[BEGIN DOCUMENT PASSAGE]
When writing Friday's post about the Nature Methods 'software availability' editorial I spent some time trawling through Nodalpoint's archives looking for comments about defunct software distributions to serve as anecdotal evidence. Broken links to resources seem like a problem that many people have encountered.
I figured that I'd do some empirical research and check out all of the Application Notes published in the March issues of Bioinformatics from the past four years.
Some "this study isn't very scientific" disclaimers: It's not a huge dataset. I'm lumping databases, software and web services together to talk about 'resources' in general. There's only one resource per paper, and it's whatever is referred to in the abstract 'availability' section. I started off going through every paper in each issue to see if they mentioned resources but it rapidly because tiresome and so for 2005, 2004 and 2003 I just looked at the Application Notes.
[END DOCUMENT PASSAGE]
## TASK 1
Answer these questions about the post on broken links to software, one line each.
(a) Which journal's Application Notes did the author examine?
(b) How many resources were counted for each paper?
(c) For which years did the author look only at the Application Notes?
[BEGIN EXTRACTED INFORMATION]
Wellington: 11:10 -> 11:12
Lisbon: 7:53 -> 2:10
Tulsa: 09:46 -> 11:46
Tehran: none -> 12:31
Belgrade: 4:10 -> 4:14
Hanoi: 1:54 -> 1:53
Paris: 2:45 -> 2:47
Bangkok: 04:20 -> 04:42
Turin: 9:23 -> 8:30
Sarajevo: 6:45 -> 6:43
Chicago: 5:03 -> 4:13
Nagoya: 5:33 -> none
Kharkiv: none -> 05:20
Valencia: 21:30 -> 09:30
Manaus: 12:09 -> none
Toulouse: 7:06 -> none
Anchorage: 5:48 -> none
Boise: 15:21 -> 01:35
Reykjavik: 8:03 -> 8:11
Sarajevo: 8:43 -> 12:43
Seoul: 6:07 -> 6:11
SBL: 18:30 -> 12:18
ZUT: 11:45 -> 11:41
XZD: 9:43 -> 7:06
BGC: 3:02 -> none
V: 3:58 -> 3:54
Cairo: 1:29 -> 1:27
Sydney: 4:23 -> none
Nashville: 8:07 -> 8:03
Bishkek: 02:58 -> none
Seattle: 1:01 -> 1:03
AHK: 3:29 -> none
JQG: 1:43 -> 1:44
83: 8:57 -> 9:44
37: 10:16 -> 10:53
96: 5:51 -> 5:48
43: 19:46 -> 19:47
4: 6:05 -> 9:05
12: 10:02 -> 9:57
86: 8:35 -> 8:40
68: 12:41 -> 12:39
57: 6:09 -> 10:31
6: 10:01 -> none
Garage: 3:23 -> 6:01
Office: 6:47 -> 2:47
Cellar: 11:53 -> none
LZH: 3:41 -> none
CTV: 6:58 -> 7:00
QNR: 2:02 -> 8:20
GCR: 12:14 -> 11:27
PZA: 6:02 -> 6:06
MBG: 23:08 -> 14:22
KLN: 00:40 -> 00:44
[END EXTRACTED INFORMATION]
## TASK 2
Rewrite the entries from the first one through the line that contains "MBG: 23:08 -> 14:22", inclusive, putting "blank" wherever "none" appears and keeping everything else the same.

## WRITTEN SOLUTION 1
(a) Bioinformatics
(b) One
(c) 2005, 2004 and 2003

## WRITTEN SOLUTION 2
Wellington: 11:10 -> 11:12
Lisbon: 7:53 -> 2:10
Tulsa: 09:46 -> 11:46
Tehran: blank -> 12:31
Belgrade: 4:10 -> 4:14
Hanoi: 1:54 -> 1:53
Paris: 2:45 -> 2:47
Bangkok: 04:20 -> 04:42
Turin: 9:23 -> 8:30
Sarajevo: 6:45 -> 6:43
Chicago: 5:03 -> 4:13
Nagoya: 5:33 -> blank
Kharkiv: blank -> 05:20
Valencia: 21:30 -> 09:30
Manaus: 12:09 -> blank
Toulouse: 7:06 -> blank
Anchorage: 5:48 -> blank
Boise: 15:21 -> 01:35
Reykjavik: 8:03 -> 8:11
Sarajevo: 8:43 -> 12:43
Seoul: 6:07 -> 6:11
SBL: 18:30 -> 12:18
ZUT: 11:45 -> 11:41
XZD: 9:43 -> 7:06
BGC: 3:02 -> blank
V: 3:58 -> 3:54
Cairo: 1:29 -> 1:27
Sydney: 4:23 -> blank
Nashville: 8:07 -> 8:03
Bishkek: 02:58 -> blank
Seattle: 1:01 -> 1:03
AHK: 3:29 -> blank
JQG: 1:43 -> 1:44
83: 8:57 -> 9:44
37: 10:16 -> 10:53
96: 5:51 -> 5:48
43: 19:46 -> 19:47
4: 6:05 -> 9:05
12: 10:02 -> 9:57
86: 8:35 -> 8:40
68: 12:41 -> 12:39
57: 6:09 -> 10:31
6: 10:01 -> blank
Garage: 3:23 -> 6:01
Office: 6:47 -> 2:47
Cellar: 11:53 -> blank
LZH: 3:41 -> blank
CTV: 6:58 -> 7:00
QNR: 2:02 -> 8:20
GCR: 12:14 -> 11:27
PZA: 6:02 -> 6:06
MBG: 23:08 -> 14:22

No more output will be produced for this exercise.